## SET EXERCISE 1
Can you reproduce the records word for word, starting at the first line of the records and ending at the line that contains "[76, 236, 268, 351]"?

## SELECTION
# # # # #
This repo contains the master solution for Assignment #4 in the Summer 2021 edition of MGMT 590 (Production Scale Data Products) at Purdue University. Specifically, this repo includes code and config for running a Bacth Pipeline using Dockerhub and Pachyderm for question answering using pre-trained models from Hugging Face Transformers.
-
Part 1 - Overview
-
Part 2 - Architecture
-
Part 3 - Docker Hub
-
Part 4 - Pachyderm
-
Part 5 - Environment variables and scripts that need to be in place
-
Part 6 - Steps Followed
-
Part 7 - Create Service Accounts/Roles
-
Part 8 - Run the file upload REST API Route
-
Part 9 - Connect to Pachctl and How to Deploy batch pipeline using Pachyderm Hub
-
Part 10 - Create and Manage Secrets in Pachyderm
-
Part 11 - Running the commands in pachctl
Batch pipelining is very useful in our case, since processing large amount of data in a single API call on a single system would not be feasible. We are using Kubernetes + Pachyderm for our pipeline. Kubernetes helps us in optimizing the resource utilization by automatically routing a particular container to the most suitable available node in the cluster and minimizing CPU and GPU wastage. Kubernetes also helps in parallel processing and reducing the processing time. We have used Pachyderm to incorporate the pipeline flow, since we need to connect information from different containers running on different nodes. Below are the 2 pipelines which we have created in our project:
Pipeline 1: This pipeline refers to the GCS bucket (contains the uploaded CSV files) periodically every 5 minutes and runs the question answering function on the new data available in the bucket. Then the pipeline stores the obtained answers in the output repo of Pachyderm.
Pipeline 2: This pipeline collects the answers in the output repo of Pachyderm and inserts them to a Cloud SQL (PostgreSQL) through SSL connection. All the questions answered by the API are stored in this database.
# # # # #
## RECORDS FOR THE EXERCISE
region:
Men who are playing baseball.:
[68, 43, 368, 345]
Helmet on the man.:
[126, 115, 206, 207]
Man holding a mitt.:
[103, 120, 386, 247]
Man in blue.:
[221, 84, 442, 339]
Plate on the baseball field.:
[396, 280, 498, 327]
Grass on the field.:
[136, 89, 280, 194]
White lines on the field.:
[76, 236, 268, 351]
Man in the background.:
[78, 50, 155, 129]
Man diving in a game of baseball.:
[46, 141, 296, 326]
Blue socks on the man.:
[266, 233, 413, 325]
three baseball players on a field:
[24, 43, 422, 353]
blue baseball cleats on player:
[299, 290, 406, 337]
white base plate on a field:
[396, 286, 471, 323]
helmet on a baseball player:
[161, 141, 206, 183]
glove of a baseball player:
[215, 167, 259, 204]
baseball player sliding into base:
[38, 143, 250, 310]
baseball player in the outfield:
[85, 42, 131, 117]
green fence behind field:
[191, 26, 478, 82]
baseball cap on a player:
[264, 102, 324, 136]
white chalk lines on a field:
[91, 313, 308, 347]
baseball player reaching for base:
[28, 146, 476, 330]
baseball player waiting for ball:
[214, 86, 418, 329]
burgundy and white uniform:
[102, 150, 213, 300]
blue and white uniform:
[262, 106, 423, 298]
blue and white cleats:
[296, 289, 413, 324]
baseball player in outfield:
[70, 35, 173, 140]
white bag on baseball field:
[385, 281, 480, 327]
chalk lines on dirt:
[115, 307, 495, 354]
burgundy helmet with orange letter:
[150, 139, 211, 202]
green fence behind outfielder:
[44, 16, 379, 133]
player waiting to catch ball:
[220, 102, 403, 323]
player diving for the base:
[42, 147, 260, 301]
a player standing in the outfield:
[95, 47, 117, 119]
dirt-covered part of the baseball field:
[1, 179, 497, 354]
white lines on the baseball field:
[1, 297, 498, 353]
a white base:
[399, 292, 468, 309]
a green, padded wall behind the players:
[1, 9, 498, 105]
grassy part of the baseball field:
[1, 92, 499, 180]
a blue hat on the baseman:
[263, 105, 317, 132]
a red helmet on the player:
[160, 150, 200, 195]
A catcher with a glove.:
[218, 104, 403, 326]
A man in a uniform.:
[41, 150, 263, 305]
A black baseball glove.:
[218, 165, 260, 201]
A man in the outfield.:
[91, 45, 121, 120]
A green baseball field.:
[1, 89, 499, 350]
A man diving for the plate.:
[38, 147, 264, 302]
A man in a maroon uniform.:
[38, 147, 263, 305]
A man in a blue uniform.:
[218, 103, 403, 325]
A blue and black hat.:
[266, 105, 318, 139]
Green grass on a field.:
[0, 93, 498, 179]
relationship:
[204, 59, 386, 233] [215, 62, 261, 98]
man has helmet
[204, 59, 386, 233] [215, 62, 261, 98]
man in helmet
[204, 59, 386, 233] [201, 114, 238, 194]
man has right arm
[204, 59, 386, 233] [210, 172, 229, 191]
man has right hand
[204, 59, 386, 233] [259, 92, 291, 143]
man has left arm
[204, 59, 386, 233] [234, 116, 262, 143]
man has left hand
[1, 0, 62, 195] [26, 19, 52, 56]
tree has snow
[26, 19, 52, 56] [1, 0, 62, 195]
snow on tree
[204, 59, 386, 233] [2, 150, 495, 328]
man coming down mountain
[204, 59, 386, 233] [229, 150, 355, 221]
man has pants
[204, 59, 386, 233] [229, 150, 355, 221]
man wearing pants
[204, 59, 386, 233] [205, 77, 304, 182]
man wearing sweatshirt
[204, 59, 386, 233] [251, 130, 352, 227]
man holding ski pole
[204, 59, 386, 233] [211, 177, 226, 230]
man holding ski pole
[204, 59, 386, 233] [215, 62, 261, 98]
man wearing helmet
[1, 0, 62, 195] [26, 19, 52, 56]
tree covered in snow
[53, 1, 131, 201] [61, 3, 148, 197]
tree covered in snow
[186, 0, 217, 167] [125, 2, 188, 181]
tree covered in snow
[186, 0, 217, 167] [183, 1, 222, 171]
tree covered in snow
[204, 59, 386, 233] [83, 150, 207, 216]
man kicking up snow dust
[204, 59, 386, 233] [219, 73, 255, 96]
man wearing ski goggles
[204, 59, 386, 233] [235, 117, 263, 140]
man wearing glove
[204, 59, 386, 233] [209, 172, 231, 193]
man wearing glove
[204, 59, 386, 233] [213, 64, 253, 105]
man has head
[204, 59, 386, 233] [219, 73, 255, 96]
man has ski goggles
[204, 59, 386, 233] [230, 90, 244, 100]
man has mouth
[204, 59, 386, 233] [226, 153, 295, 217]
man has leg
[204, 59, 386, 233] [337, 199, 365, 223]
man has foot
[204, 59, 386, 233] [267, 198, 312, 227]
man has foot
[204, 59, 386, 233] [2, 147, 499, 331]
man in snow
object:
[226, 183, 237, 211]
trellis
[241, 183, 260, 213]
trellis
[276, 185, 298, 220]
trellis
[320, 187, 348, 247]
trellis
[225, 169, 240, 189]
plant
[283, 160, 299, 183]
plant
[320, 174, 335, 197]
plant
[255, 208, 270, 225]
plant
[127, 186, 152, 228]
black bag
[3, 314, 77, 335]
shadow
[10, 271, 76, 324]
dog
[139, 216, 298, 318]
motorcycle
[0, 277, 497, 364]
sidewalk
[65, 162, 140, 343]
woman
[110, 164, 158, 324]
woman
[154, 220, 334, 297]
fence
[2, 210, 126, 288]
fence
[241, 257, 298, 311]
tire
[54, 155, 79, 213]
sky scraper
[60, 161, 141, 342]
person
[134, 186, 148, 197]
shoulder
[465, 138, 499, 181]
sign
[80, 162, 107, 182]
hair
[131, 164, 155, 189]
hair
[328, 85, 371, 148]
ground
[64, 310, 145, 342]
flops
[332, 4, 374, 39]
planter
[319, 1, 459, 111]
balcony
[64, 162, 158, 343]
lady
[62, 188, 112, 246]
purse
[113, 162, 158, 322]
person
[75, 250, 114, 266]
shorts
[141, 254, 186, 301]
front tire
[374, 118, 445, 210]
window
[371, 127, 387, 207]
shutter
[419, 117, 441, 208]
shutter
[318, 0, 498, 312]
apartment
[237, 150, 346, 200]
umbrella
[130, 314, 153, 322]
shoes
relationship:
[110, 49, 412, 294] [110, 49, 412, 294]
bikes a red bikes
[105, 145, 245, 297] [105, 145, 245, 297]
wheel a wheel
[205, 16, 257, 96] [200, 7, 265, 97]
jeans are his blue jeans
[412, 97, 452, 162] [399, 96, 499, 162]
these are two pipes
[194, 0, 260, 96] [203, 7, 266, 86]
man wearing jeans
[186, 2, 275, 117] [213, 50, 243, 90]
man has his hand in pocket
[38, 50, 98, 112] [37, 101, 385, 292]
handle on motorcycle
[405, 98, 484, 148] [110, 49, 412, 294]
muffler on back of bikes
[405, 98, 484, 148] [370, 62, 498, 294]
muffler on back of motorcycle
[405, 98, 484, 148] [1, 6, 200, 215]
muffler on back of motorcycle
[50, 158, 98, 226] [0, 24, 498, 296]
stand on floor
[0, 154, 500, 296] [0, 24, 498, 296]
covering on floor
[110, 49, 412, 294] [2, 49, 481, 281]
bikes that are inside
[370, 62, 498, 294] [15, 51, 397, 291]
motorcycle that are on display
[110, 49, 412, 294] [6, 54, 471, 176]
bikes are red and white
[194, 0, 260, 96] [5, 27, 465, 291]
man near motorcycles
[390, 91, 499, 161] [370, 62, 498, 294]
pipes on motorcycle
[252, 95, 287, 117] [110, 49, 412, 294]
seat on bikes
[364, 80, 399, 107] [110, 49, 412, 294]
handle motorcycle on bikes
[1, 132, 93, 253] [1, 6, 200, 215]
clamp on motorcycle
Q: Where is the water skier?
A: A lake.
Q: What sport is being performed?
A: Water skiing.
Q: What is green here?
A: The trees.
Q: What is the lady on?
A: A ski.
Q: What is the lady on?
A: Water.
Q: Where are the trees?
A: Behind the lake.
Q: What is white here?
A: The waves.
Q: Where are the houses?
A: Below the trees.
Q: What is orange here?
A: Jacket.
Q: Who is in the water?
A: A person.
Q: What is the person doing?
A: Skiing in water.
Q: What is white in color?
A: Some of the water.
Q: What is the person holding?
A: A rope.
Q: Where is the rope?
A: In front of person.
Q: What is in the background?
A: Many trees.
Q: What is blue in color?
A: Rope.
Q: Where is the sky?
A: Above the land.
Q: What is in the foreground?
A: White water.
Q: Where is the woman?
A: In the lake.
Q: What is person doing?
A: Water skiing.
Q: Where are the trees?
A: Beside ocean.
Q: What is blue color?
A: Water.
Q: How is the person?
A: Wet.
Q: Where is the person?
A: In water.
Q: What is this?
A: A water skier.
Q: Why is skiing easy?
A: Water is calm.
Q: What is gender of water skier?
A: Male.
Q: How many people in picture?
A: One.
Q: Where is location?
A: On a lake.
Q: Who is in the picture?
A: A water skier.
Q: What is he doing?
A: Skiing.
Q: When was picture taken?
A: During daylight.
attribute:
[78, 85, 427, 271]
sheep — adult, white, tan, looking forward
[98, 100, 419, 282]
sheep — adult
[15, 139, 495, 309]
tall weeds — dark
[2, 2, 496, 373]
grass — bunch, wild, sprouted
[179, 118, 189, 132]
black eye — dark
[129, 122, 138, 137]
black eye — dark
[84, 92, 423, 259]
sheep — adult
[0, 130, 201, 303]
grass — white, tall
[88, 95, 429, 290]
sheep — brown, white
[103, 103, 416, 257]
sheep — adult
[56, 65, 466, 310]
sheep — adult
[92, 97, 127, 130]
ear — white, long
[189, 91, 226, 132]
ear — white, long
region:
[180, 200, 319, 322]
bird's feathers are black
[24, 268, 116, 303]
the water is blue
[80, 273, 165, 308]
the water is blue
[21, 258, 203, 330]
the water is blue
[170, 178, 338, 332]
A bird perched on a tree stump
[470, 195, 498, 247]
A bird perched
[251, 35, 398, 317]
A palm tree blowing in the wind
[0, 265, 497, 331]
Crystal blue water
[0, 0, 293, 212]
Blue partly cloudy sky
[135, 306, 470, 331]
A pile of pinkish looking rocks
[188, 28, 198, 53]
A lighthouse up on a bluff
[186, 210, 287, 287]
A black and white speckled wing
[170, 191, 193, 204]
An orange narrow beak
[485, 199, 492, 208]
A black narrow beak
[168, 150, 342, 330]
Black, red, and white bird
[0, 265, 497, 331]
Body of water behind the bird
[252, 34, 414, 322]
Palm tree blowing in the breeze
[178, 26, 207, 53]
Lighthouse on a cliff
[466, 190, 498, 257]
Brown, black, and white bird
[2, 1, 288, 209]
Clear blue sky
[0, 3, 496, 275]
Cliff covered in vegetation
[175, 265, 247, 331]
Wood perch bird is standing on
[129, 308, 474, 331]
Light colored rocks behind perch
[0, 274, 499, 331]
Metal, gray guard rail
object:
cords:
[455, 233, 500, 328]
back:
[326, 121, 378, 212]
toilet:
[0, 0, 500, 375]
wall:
# # # # #
## SET EXERCISE 2
Could you write out the part of the batch pipeline write-up starting at "This repo contains" and ending at "Hugging Face Transformers.", word for word?

## OUTPUT 1
region:
Men who are playing baseball.:
[68, 43, 368, 345]
Helmet on the man.:
[126, 115, 206, 207]
Man holding a mitt.:
[103, 120, 386, 247]
Man in blue.:
[221, 84, 442, 339]
Plate on the baseball field.:
[396, 280, 498, 327]
Grass on the field.:
[136, 89, 280, 194]
White lines on the field.:
[76, 236, 268, 351]

## OUTPUT 2
This repo contains the master solution for Assignment #4 in the Summer 2021 edition of MGMT 590 (Production Scale Data Products) at Purdue University. Specifically, this repo includes code and config for running a Bacth Pipeline using Dockerhub and Pachyderm for question answering using pre-trained models from Hugging Face Transformers.